> DATASET RECORDS:
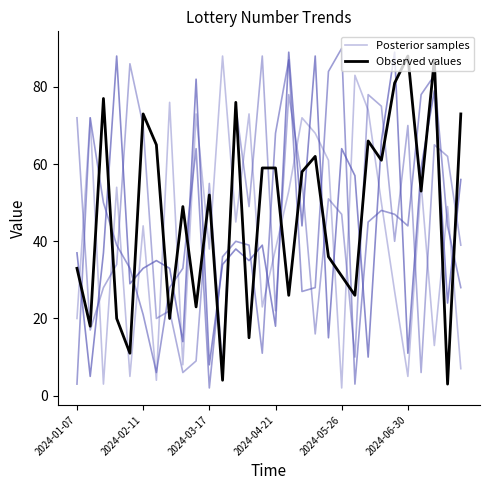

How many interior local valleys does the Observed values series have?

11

...

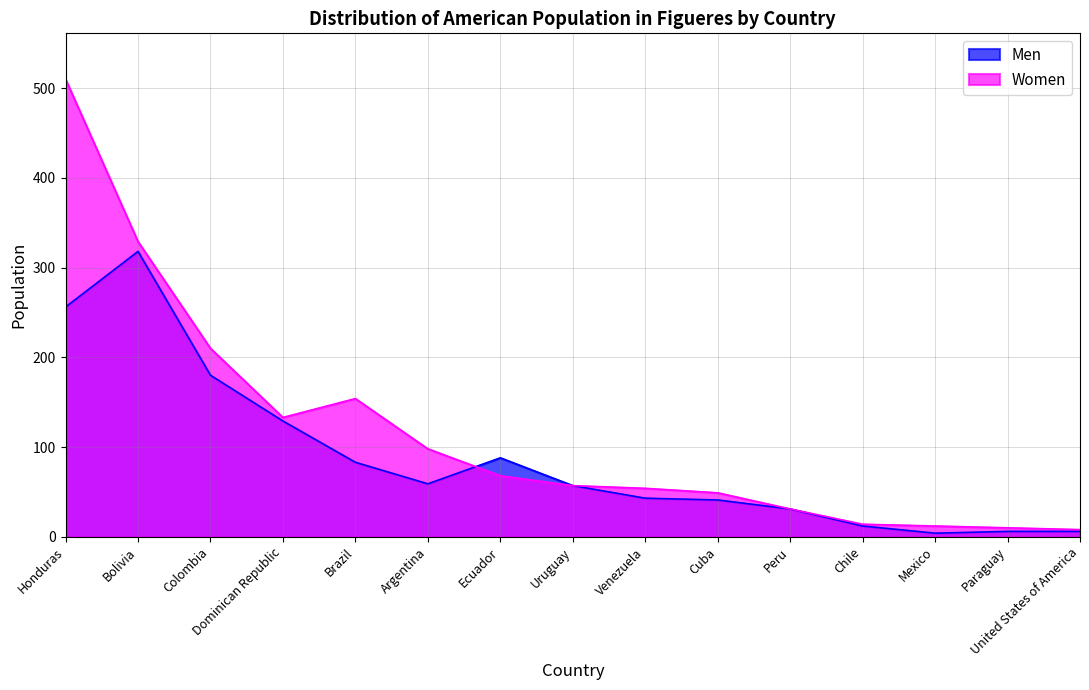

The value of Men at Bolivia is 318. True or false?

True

---

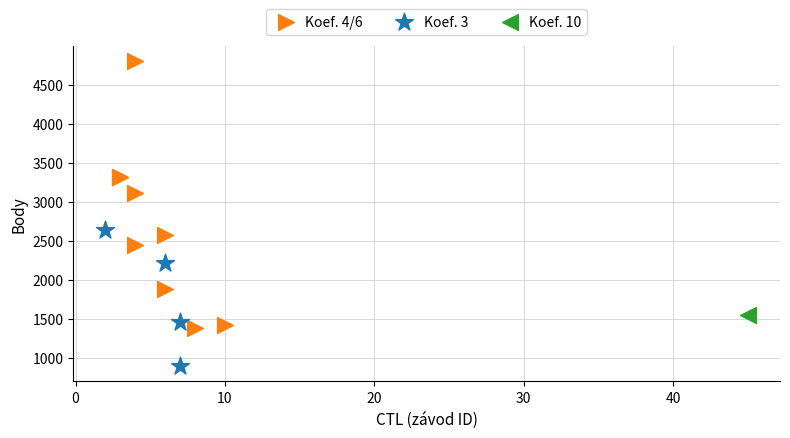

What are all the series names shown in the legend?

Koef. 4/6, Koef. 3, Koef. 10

> EXERCISE DIRECTIONS: Rewrite the lines from the one containing "What are all" through the one containing "Koef. 4/6, Koef. 3, Koef. 10", changing "legend" to "key" and leaving everything else the same.

> FINISHED TASK:
What are all the series names shown in the key?

Koef. 4/6, Koef. 3, Koef. 10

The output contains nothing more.